Но все–таки не обильные вечерние возлияния стали причиной жуткой боли, терзавшей мою многострадальную голову. Я окинула взглядом полумрак комнаты, скудно освещенной единственной свечой, которую я забыла затушить перед тем, как погрузилась в свой невероятный сон. Судя по изрядному огарку, остававшемуся в подсвечнике, – спать мне пришлось не более двух часов. У противоположной стены виднелись очертания Тима, который, укрывшись с головой, спокойно почивал тихим сном здорового и умиротворенного человека. Мои робкие шебуршания его не тревожили. Я привалилась спиной к изголовью хлипкой гостиничной кровати и устремила задумчивый взгляд к звездам, обильно обсыпавшим ночное небо, подобно богатым залежам перхоти, постоянно украшавшим черный бархат мантии мэтра Кваруса. Воспоминания о покинутом мною замке, который на протяжении многих лет был для меня отчим домом, не вызвали ничего даже приблизительно похожего на умиление.
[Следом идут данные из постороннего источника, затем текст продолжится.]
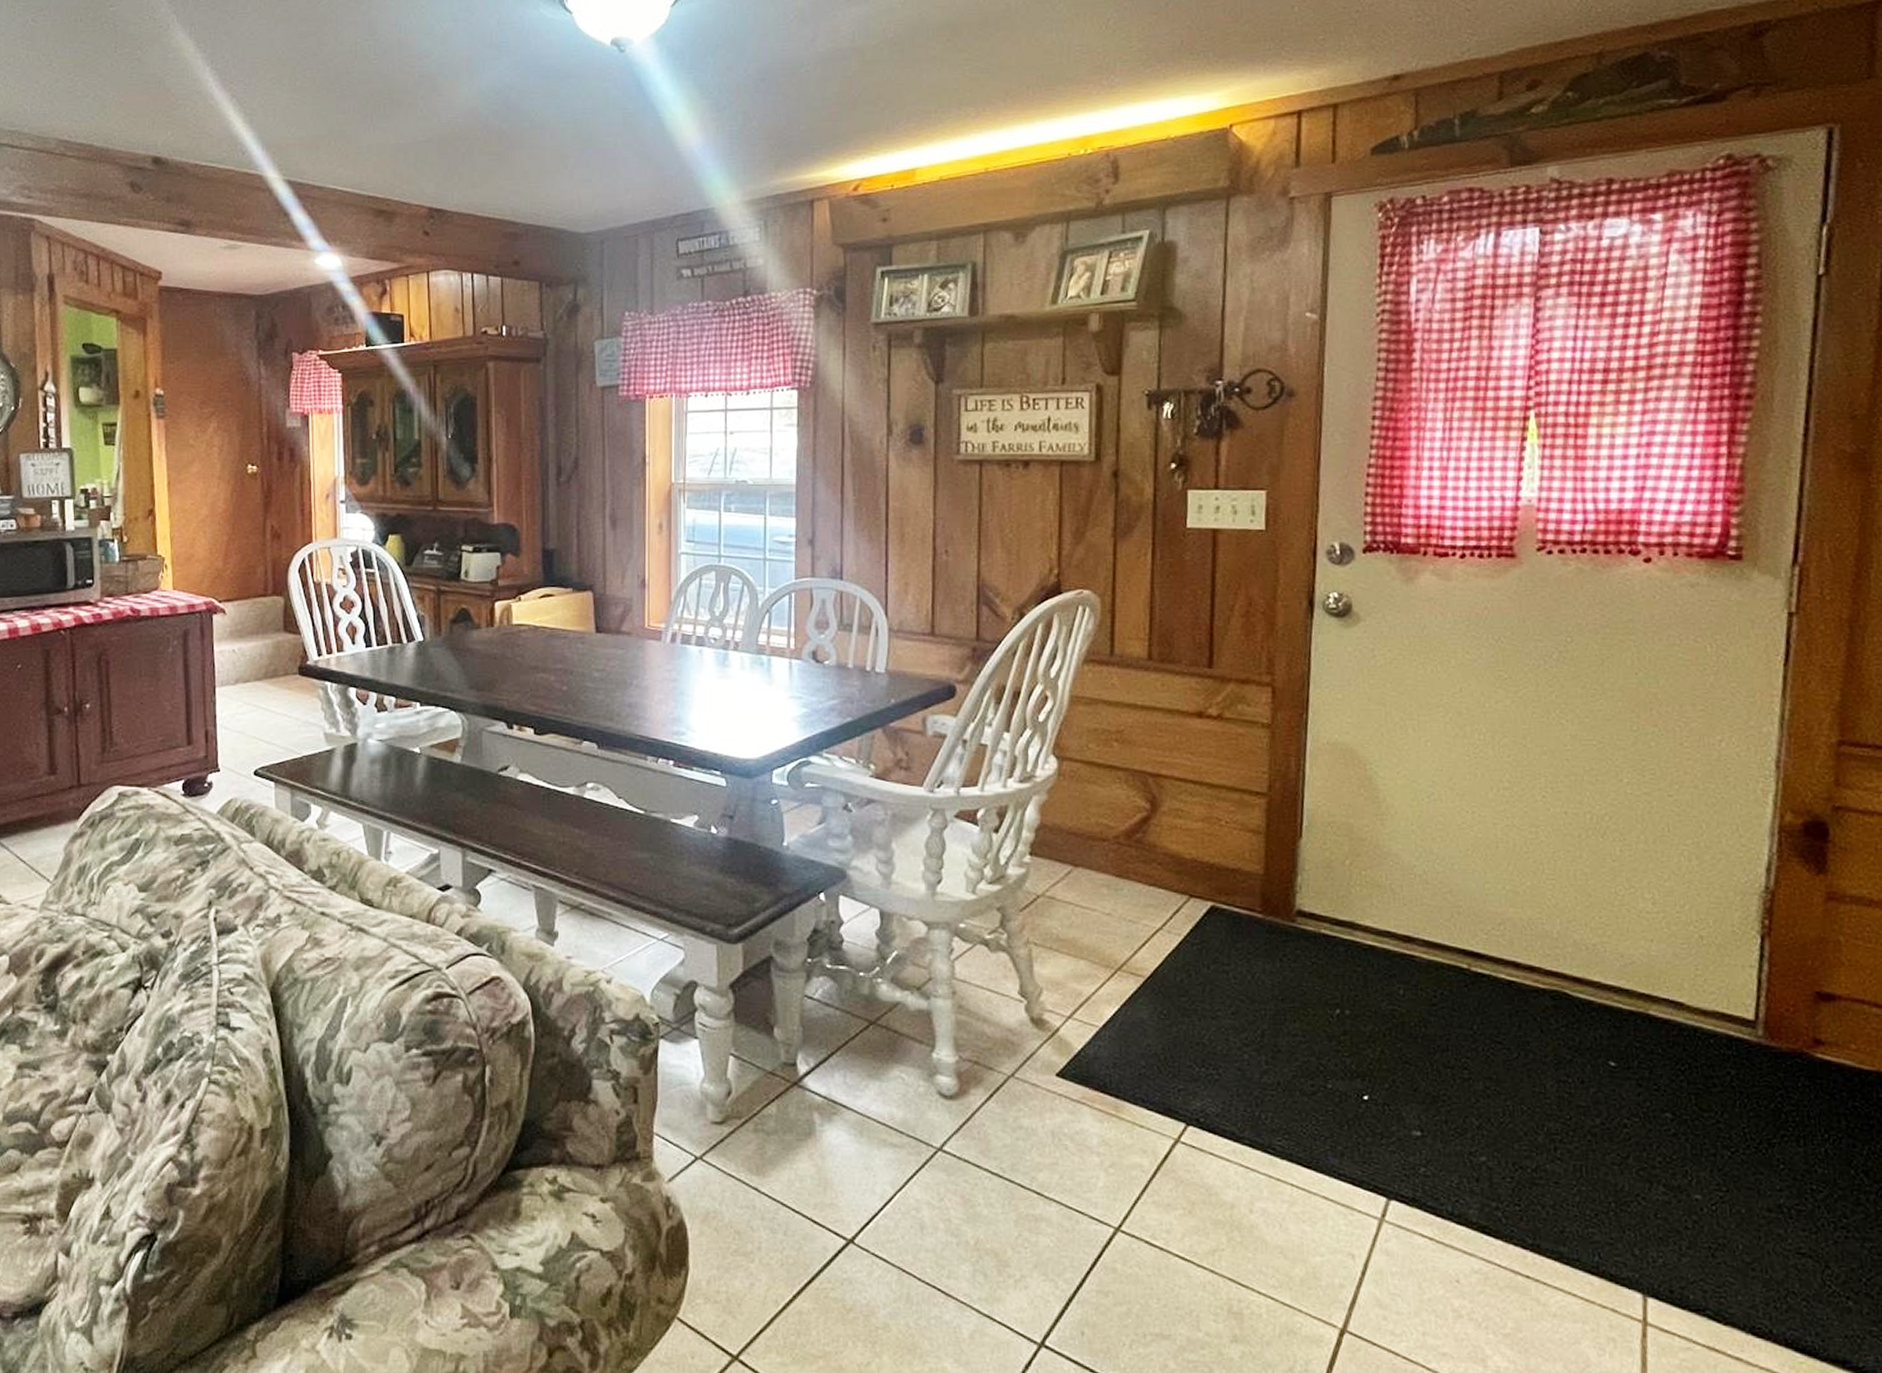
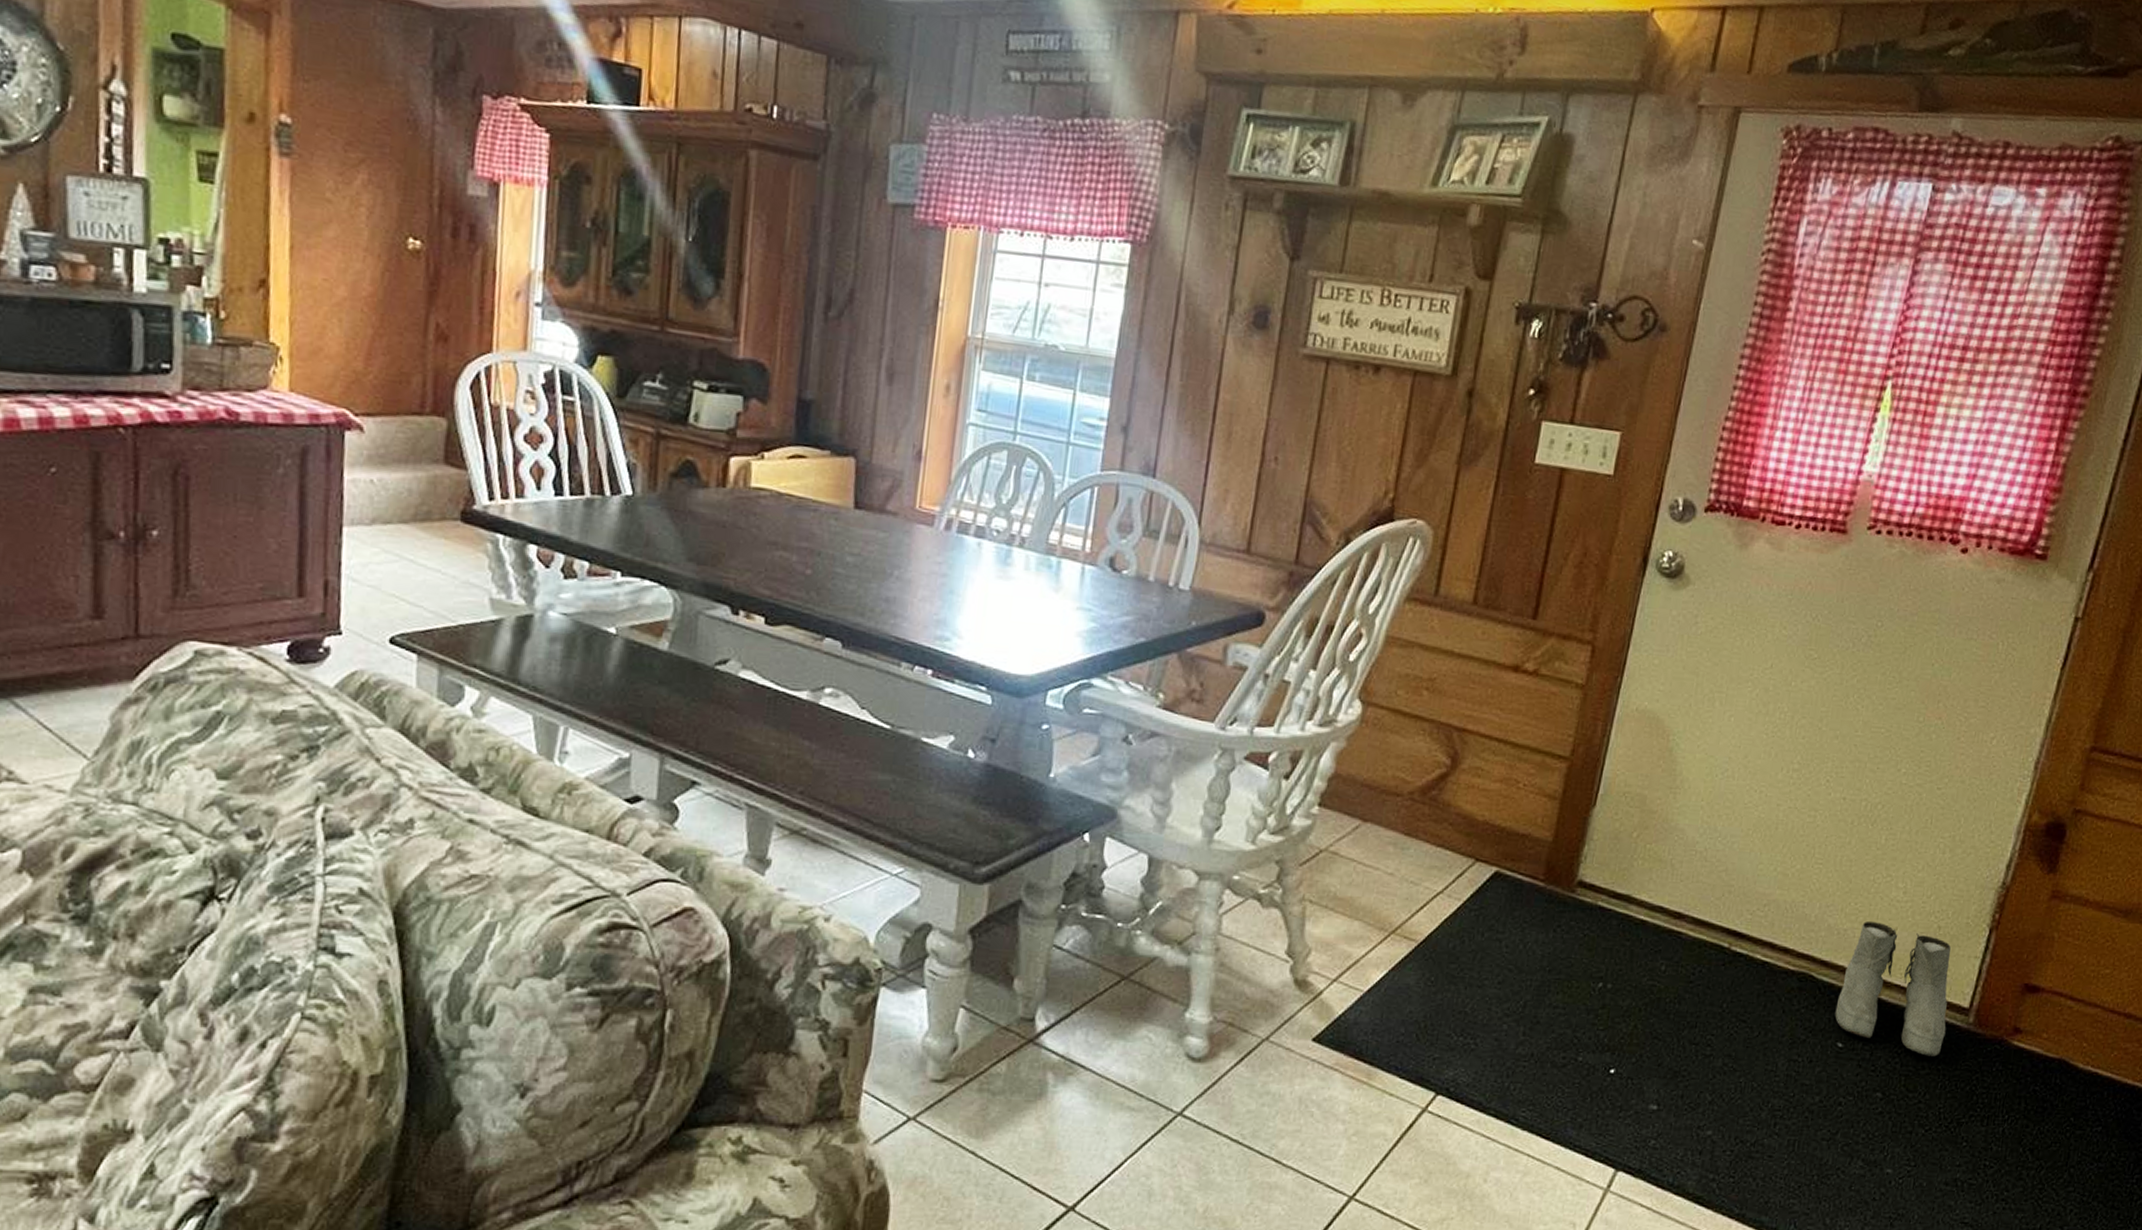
boots: none [1599,935,1733,1073] -> present [1835,922,1951,1057]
Слишком уж далекой и беззаботной казалась мне теперь та, оставленная за его стенами жизнь на фоне всех нынешних событий. Скорее всего, мне еще придется пожалеть о том, что я так поспешно приняла решение и отбросила прочь прошлую, спокойную жизнь. Но можно ли назвать необдуманным и скоропалительным мой выбор, если речь идет о спасении близких людей? А может быть, я просто начиталась эльфийских книг, в которых на каждой странице говорилось о великих подвигах и вечной любви. Вот меня и потянуло на подвиги, возомнила себя спасительницей королевства. А кто я есть на самом деле? Обычная семнадцатилетняя девчонка, может, и умеющая махать мечом чуть–чуть лучше некоторых, но не имеющая никакой поддержки, кроме барона–изгоя да мальчишки–подростка. Смогу ли я что–то сделать, чего–то добиться? Да и могу ли я позволить себе втягивать Тима и Генриха в задуманную мною авантюру? В жизни всегда есть место подвигу – любил изрекать старый Гийом, вручая мне полтора десятка ржавых кольчуг, которые требовалось немедленно почистить. Интересно, каким словом охарактеризовал бы он уже совершенные мной сумасбродства? И те, которые мне еще предстояло совершить…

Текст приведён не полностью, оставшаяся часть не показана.